STATED GOAL 1:
In the plumbing forum thread, how many people does okcplum say an unhappy customer will tell?

-- start of EXTRACT PROVIDED --

Seems desperate having keep going back to the same customer every few months ... 

Very unprofessional IMO

Either you do not have enough clients or only clear drains for a living..

Some thing is seriously wrong with your business plan


----------



## okcplum

What about options as Mr hillard speaks about in his posts.

1 clear blocked sewer with machine and root x the line to buy customer time.
2 clear blocked sewer line with machine
3 find problem area and repair 

2 seems like a cop out and will get your customers upset before long as you have not fixed the problem or located it.

Every happy customer will tell 3 people how good you are and every unhappy customer will tell 10 people how bad you are.

Coming on a plumbing forum and saying most plumbers are dumb as rocks is only putting yourself down and your fellow tradesmen.


----------



## rjbphd

OldSchool said:


> Seems desperate having keep going back to the same customer every few months ...
> 
> Very unprofessional IMO
> 
> Either you do not have enough clients or only clear drains for a living..
> 
> Some thing is seriously wrong with your business plan


 Or using the improper machine to clear the sewer that you have to repeat it every two months.


----------



## bjmi007

*way too much moderation on this forum.*

business is double this year, we do all kind of service repair slab leak to jetting.
moderator is too much so im going to keep out of this site for now will be back soon. I will teach u guy how to make $ if u listen, the guy that dont see u in the unemployment line.


----------



## ToUtahNow

bjmi007 said:


> business is double this year, we do all kind of service repair slab leak to jetting.
> moderator is too much so im going to keep out of this site for now will be back soon. I will teach u guy how to make $ if u listen, the guy that dont see u in the unemployment line.


:laughing: :laughing: :laughing: :laughing: :laughing: :no:


----------



## SlickRick

bjmi007 said:


> business is double this year, we do all kind of service repair slab leak to jetting.
> moderator is too much so im going to keep out of this site for now will be back soon. I will teach u guy how to make $ if u listen, the guy that dont see u in the unemployment line.


If you run your business as organized as your truck, keep your advice.


----------



## ToUtahNow

SlickRick said:


> If you run your business as organized as your truck, keep your advice.


I always marvel, a guy who has only been licensed for a little over a year, yet he's already an expert on how to run a business. More power to him, perhaps he'll learn some humility in the process.

Mark


----------



## justme

I miss all the good stuff, watch out for the intro police lol


----------



## easttexasplumb

bjmi007 said:


> well here it is im a smart business person first and plumber second, u know the saying that most plumber r dumb as a rock, well it kind of true with some of u here, been in business for 5year, and still going , i never used rootx, this is how i keep door open, snake their line every few month. License and insured,


 
Thats not a good way to make friends.

-- end of EXTRACT PROVIDED --

STATED GOAL 2:
Transcribe the listing exactly, beginning at its first line and stopping after the line that contains "scientific name: Lepidium africanum".

-- start of GIVEN DATA --

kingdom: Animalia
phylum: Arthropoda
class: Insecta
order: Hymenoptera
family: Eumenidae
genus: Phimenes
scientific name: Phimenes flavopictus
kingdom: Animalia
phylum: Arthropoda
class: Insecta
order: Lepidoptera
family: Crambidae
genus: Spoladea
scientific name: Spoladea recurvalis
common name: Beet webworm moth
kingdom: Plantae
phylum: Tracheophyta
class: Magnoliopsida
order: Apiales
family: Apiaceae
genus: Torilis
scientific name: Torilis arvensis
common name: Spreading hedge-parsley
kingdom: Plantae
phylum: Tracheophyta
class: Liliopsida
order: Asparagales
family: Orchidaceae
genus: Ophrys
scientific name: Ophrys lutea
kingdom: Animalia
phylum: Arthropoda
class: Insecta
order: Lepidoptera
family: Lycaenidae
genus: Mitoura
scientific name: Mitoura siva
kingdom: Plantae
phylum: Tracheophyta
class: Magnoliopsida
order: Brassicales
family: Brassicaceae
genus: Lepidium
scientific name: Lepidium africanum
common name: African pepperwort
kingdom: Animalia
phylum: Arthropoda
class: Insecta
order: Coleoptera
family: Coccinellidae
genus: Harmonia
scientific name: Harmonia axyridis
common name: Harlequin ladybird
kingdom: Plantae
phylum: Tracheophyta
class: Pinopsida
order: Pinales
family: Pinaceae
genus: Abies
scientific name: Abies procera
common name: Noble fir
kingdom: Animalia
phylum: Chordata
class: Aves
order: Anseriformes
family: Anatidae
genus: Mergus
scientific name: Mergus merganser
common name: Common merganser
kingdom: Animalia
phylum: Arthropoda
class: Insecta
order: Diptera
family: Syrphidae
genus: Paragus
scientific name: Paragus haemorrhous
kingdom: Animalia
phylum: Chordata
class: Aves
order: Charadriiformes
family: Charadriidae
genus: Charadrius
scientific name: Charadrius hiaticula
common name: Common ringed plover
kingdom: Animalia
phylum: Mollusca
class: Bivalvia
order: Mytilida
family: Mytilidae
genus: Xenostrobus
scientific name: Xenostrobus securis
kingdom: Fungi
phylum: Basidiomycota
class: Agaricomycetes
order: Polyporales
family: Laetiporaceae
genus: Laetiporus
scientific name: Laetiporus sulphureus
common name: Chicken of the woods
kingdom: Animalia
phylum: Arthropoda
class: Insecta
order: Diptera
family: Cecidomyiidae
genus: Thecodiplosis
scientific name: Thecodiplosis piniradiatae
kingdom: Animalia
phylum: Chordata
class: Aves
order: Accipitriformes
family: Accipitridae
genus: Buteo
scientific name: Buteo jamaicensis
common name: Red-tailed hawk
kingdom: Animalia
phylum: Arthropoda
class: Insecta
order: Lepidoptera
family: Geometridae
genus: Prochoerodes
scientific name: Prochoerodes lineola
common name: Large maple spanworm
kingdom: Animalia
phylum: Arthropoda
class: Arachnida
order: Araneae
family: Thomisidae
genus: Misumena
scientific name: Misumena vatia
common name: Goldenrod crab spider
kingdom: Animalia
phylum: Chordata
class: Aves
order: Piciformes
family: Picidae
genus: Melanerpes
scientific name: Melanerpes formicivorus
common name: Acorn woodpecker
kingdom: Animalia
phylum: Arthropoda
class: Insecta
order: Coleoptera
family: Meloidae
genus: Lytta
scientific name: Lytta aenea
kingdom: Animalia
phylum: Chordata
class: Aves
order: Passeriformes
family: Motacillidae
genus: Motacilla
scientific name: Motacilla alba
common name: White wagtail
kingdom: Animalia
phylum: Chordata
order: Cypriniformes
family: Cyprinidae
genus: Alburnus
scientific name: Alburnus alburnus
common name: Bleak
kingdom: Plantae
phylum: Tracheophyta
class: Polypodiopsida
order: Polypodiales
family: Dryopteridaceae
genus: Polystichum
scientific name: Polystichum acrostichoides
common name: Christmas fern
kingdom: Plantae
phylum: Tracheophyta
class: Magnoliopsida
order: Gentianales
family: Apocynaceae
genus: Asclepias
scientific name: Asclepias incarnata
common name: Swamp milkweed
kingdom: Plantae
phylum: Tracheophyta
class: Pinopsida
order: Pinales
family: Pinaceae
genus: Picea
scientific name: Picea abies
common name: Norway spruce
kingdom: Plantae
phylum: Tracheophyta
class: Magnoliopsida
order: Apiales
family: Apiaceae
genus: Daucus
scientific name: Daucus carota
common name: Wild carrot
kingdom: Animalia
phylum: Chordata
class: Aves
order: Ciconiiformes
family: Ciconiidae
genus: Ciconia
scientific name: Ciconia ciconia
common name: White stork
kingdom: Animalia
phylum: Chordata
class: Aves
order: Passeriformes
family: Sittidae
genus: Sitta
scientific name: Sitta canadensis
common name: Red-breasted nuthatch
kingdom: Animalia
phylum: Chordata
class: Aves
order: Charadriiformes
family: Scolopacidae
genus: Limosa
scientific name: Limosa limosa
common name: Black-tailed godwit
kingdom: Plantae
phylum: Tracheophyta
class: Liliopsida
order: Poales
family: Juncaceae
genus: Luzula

-- end of GIVEN DATA --

WRITTEN ANSWER 1:
Ten people.

WRITTEN ANSWER 2:
kingdom: Animalia
phylum: Arthropoda
class: Insecta
order: Hymenoptera
family: Eumenidae
genus: Phimenes
scientific name: Phimenes flavopictus
kingdom: Animalia
phylum: Arthropoda
class: Insecta
order: Lepidoptera
family: Crambidae
genus: Spoladea
scientific name: Spoladea recurvalis
common name: Beet webworm moth
kingdom: Plantae
phylum: Tracheophyta
class: Magnoliopsida
order: Apiales
family: Apiaceae
genus: Torilis
scientific name: Torilis arvensis
common name: Spreading hedge-parsley
kingdom: Plantae
phylum: Tracheophyta
class: Liliopsida
order: Asparagales
family: Orchidaceae
genus: Ophrys
scientific name: Ophrys lutea
kingdom: Animalia
phylum: Arthropoda
class: Insecta
order: Lepidoptera
family: Lycaenidae
genus: Mitoura
scientific name: Mitoura siva
kingdom: Plantae
phylum: Tracheophyta
class: Magnoliopsida
order: Brassicales
family: Brassicaceae
genus: Lepidium
scientific name: Lepidium africanum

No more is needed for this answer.